Give the lines below, from the one containing "scientific name: Aciphylla aurea" through the one containing "scientific name: Calypte costae" (both included), as a JSON list of strings with one string per line and blank lines skipped.

RECORDED DATA:
⁂
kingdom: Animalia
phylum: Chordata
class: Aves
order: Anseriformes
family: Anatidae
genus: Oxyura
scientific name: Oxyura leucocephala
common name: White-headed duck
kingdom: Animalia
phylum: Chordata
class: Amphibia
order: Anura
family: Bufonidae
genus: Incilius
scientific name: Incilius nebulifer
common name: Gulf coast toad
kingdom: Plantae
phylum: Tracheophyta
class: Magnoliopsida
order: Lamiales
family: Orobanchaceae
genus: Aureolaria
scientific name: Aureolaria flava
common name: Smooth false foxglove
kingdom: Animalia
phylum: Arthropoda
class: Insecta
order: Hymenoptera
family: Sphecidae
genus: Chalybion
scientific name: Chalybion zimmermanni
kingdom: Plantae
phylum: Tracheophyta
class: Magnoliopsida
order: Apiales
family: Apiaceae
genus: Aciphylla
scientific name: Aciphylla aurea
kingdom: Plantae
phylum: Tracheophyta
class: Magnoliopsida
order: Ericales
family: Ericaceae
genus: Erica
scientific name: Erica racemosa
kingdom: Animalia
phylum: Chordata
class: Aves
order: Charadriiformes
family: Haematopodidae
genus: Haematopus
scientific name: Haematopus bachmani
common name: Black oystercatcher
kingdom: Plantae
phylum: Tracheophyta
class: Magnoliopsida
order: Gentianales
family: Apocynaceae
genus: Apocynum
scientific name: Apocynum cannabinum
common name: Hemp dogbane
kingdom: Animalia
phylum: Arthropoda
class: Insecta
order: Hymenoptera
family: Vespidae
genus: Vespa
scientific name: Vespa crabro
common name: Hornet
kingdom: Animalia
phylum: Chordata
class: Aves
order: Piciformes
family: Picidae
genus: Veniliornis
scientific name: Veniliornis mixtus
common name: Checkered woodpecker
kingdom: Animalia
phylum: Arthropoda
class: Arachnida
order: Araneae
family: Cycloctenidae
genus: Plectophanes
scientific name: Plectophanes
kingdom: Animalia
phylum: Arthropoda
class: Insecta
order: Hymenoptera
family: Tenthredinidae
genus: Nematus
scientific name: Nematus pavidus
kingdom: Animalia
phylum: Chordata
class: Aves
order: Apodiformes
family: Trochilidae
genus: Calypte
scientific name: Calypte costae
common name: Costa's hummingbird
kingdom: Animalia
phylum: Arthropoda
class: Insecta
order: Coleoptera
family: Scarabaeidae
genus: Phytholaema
⁂
SOLUTION FOR THIS EXERCISE:
[
  "scientific name: Aciphylla aurea",
  "kingdom: Plantae",
  "phylum: Tracheophyta",
  "class: Magnoliopsida",
  "order: Ericales",
  "family: Ericaceae",
  "genus: Erica",
  "scientific name: Erica racemosa",
  "kingdom: Animalia",
  "phylum: Chordata",
  "class: Aves",
  "order: Charadriiformes",
  "family: Haematopodidae",
  "genus: Haematopus",
  "scientific name: Haematopus bachmani",
  "common name: Black oystercatcher",
  "kingdom: Plantae",
  "phylum: Tracheophyta",
  "class: Magnoliopsida",
  "order: Gentianales",
  "family: Apocynaceae",
  "genus: Apocynum",
  "scientific name: Apocynum cannabinum",
  "common name: Hemp dogbane",
  "kingdom: Animalia",
  "phylum: Arthropoda",
  "class: Insecta",
  "order: Hymenoptera",
  "family: Vespidae",
  "genus: Vespa",
  "scientific name: Vespa crabro",
  "common name: Hornet",
  "kingdom: Animalia",
  "phylum: Chordata",
  "class: Aves",
  "order: Piciformes",
  "family: Picidae",
  "genus: Veniliornis",
  "scientific name: Veniliornis mixtus",
  "common name: Checkered woodpecker",
  "kingdom: Animalia",
  "phylum: Arthropoda",
  "class: Arachnida",
  "order: Araneae",
  "family: Cycloctenidae",
  "genus: Plectophanes",
  "scientific name: Plectophanes",
  "kingdom: Animalia",
  "phylum: Arthropoda",
  "class: Insecta",
  "order: Hymenoptera",
  "family: Tenthredinidae",
  "genus: Nematus",
  "scientific name: Nematus pavidus",
  "kingdom: Animalia",
  "phylum: Chordata",
  "class: Aves",
  "order: Apodiformes",
  "family: Trochilidae",
  "genus: Calypte",
  "scientific name: Calypte costae"
]